Records to process:
..........
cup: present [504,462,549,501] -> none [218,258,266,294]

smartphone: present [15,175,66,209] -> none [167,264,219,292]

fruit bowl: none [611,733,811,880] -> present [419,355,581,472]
..........
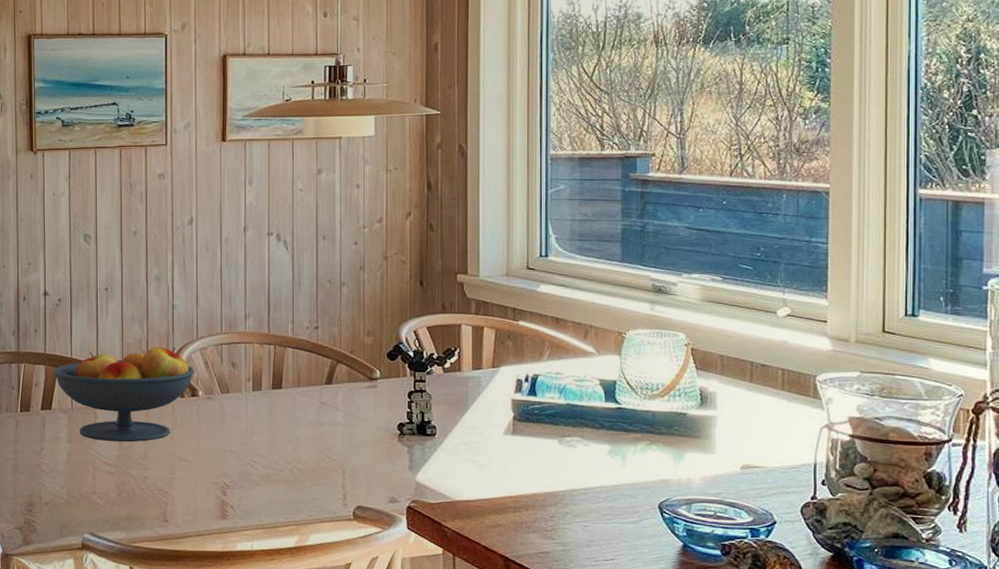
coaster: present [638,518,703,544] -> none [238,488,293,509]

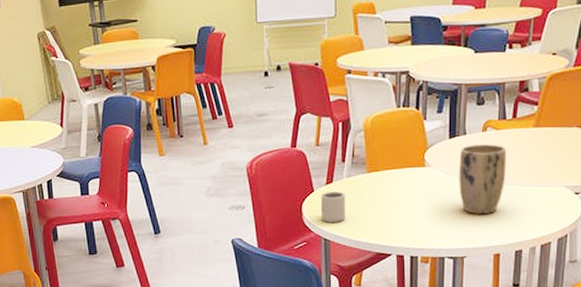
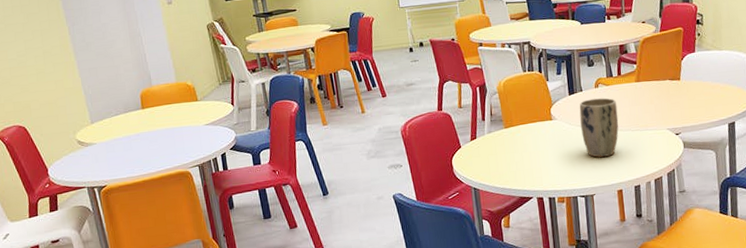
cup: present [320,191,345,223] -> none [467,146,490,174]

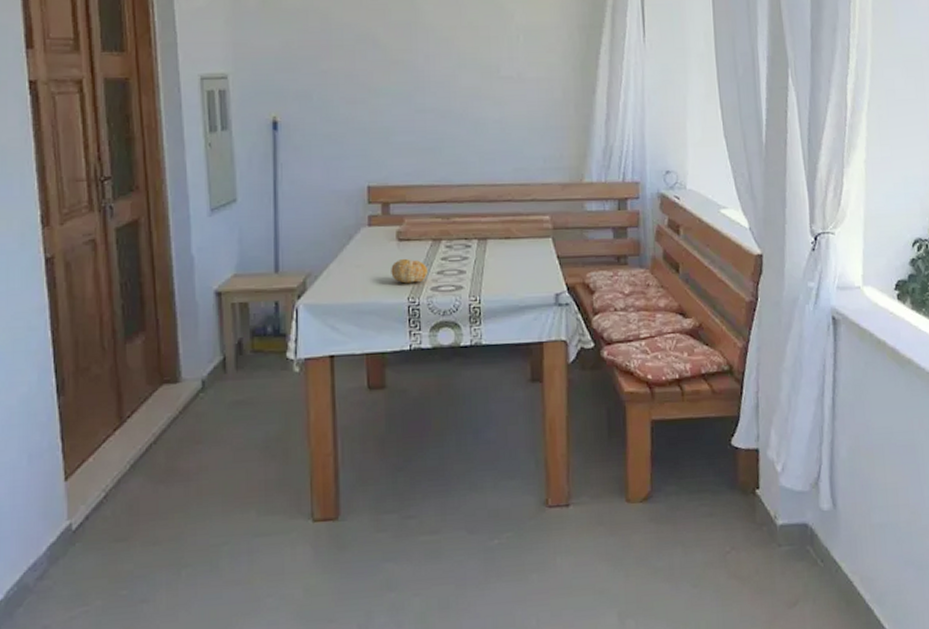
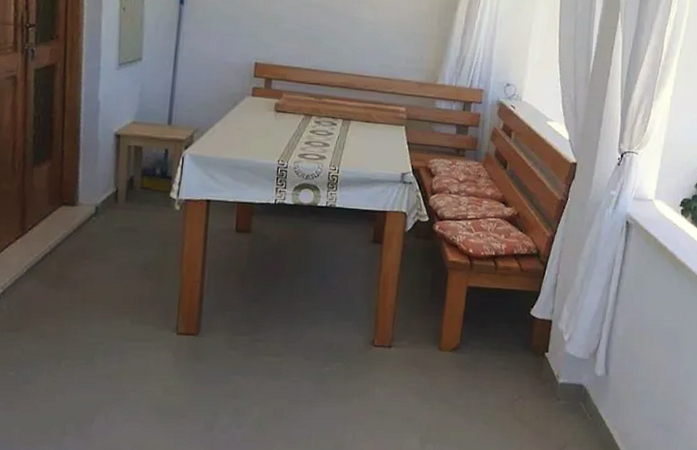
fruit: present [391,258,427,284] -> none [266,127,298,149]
..........
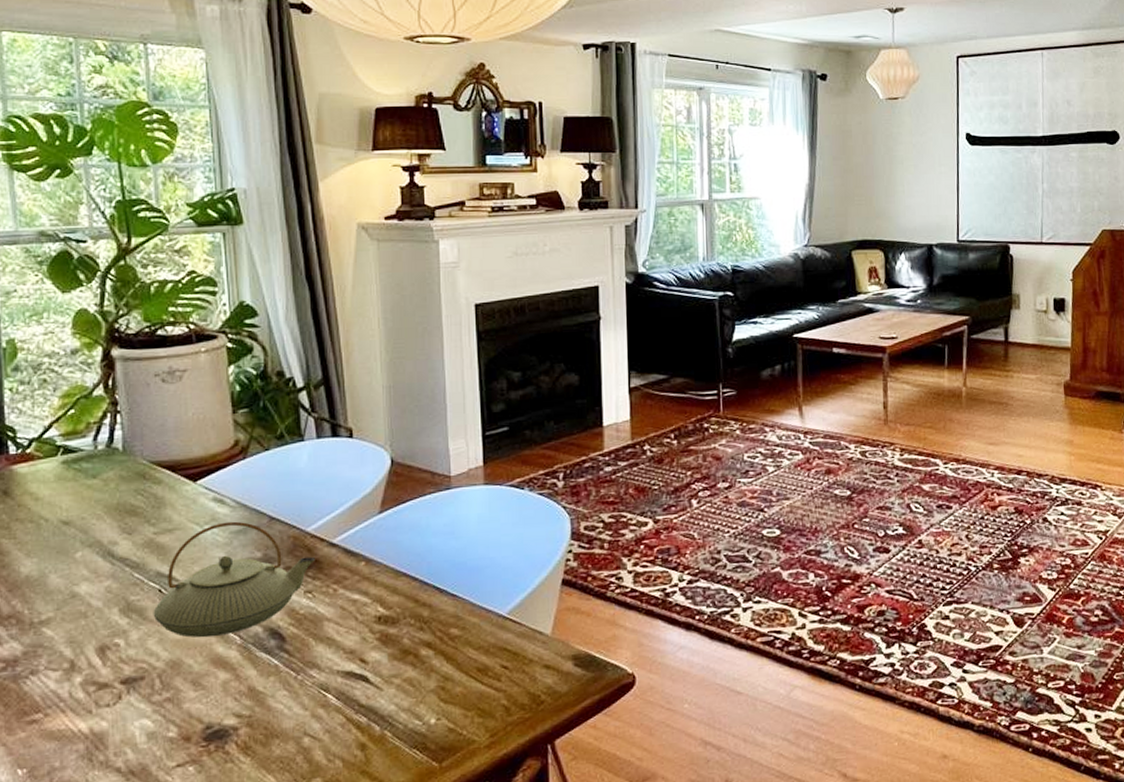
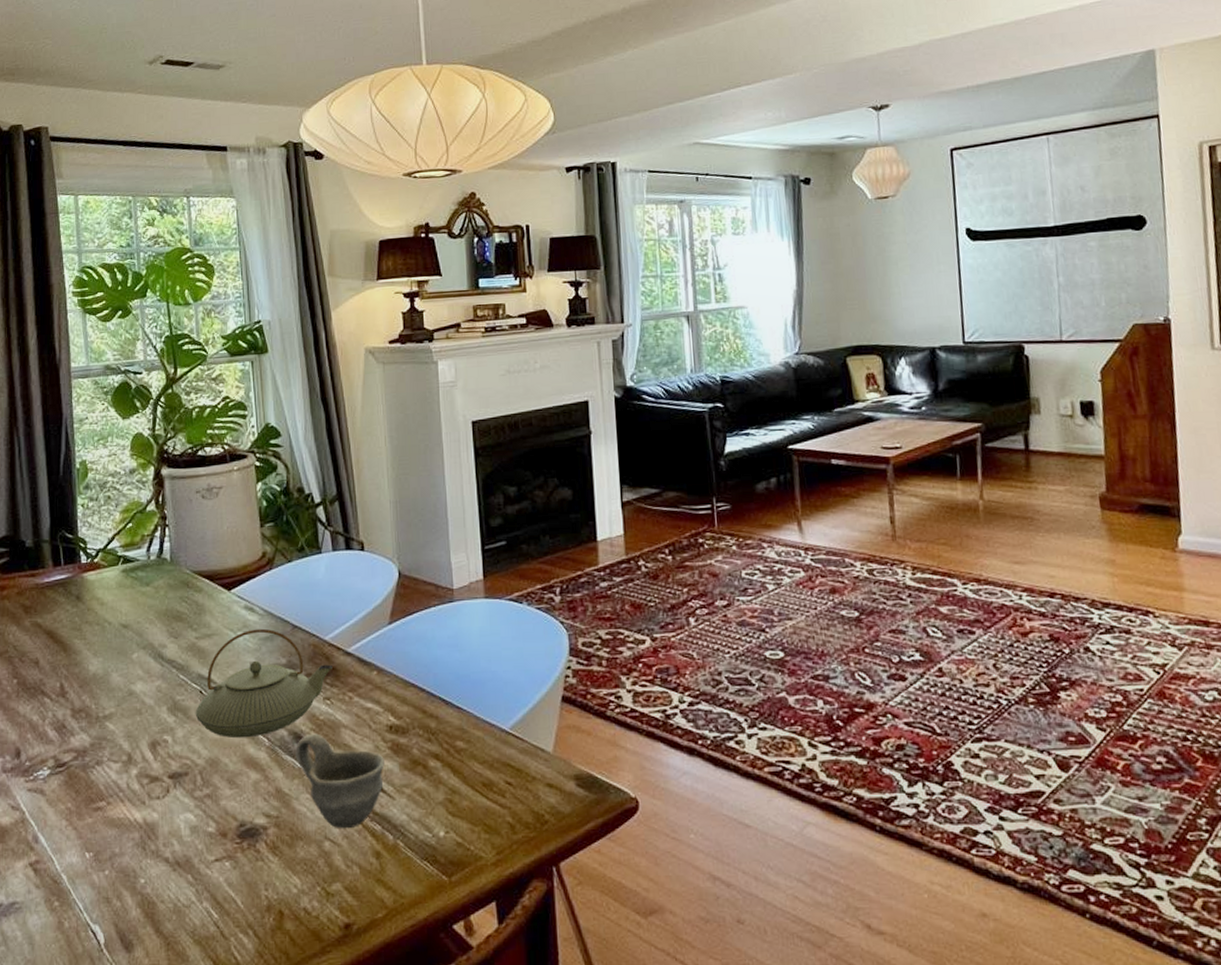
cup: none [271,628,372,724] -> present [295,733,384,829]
..........
Reproducing the whole listing above is not the task. Copy exactly only the lines from the one with "cup: present [504,462,549,501]" to the one with "fruit bowl: none", both kept.

Exercise answer:
cup: present [504,462,549,501] -> none [218,258,266,294]

smartphone: present [15,175,66,209] -> none [167,264,219,292]

fruit bowl: none [611,733,811,880] -> present [419,355,581,472]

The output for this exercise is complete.